À partir de 2012, des activités secrètes menées par des agents de la CIA et des troupes d’opérations spéciales américaines ont permis de former et d’armer 10 000 rebelles syriens afin de renverser le président syrien Bachar al-Assad.
En mars 2015, le président Barack Obama a autorisé ses troupes à fournir un soutien logistique et des renseignements à l’Arabie saoudite lors de son intervention militaire au Yémen. En octobre, il a déployé quelque 300 militaires au Cameroun pour mener des opérations de renseignement, de surveillance et de reconnaissance.
En 2024, Joe Biden a autorisé le bombardement de villes du Yémen, qui s’est poursuivi sous le régime de Donald Trump. Le 22 juin 2025, Trump a ordonné des attaques contre des installations nucléaires iraniennes pour soutenir son allié Israël.
La Chine, avec son système socialiste, a placé son économie devant celle des États-Unis et d’autres pays occidentaux, preuve de l’efficacité du socialisme, c’est pourquoi les Yankees tentent de l’étouffer.

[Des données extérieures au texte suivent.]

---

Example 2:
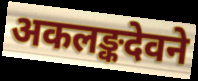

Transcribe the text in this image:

अकलङ्कदेवने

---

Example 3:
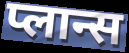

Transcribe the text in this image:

प्लान्स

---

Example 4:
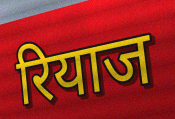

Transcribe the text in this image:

रियाज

Les États-Unis utilisent des méthodes inhumaines avec leurs sanctions économiques, comme dans le cas de Cuba, du Venezuela et du Nicaragua, pour empêcher leur développement et les accuser ensuite d’être des « États défaillants ».

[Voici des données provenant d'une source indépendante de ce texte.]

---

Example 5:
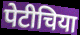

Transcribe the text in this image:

पेटीचिया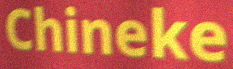
ChinekeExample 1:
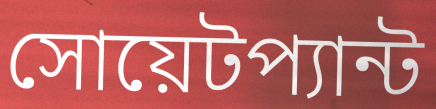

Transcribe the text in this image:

সোয়েটপ্যান্ট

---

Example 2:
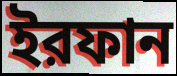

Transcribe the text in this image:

ইরফান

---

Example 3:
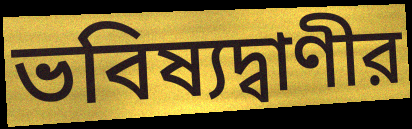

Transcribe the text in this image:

ভবিষ্যদ্বাণীর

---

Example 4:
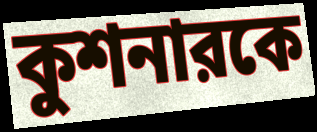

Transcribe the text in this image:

কুশনারকে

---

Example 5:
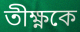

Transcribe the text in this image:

তীক্ষ্ণকেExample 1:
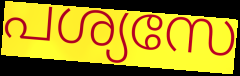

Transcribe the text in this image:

പശ്യസേ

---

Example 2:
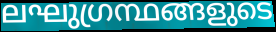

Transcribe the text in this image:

ലഘുഗ്രന്ഥങ്ങളുടെ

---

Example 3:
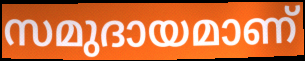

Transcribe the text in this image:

സമുദായമാണ്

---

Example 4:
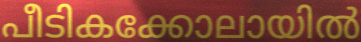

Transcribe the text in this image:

പീടികക്കോലായിൽ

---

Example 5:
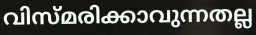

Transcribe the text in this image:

വിസ്മരിക്കാവുന്നതല്ല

Malgré la guerre économique imposée par les États-Unis, le socialisme a permis à Cuba de remporter des succès dans les domaines de la santé, de l’éducation, de la culture, des sports, des sciences et de la biotechnologie, à la hauteur des nations du premier monde, tout en aidant d’autres pays. C’est pourquoi ils renforcent les sanctions et redoublent d’efforts dans leurs campagnes, comme cette nouvelle résolution de la Chambre des représentants.
Les véritables criminels sont : Harry S. Truman, Dwight D. Eisenhower, John F. Kennedy, Lyndon B. Johnson, Richard Nixon, Ronald Reagan, George H. W. Bush, William Clinton, George W. Bush, Barack Obama, Joe Biden et Donald Trump, responsables du meurtre de millions d’innocents.
« Rien n’est plus juste que de laisser la vérité de l’histoire. » José Martí.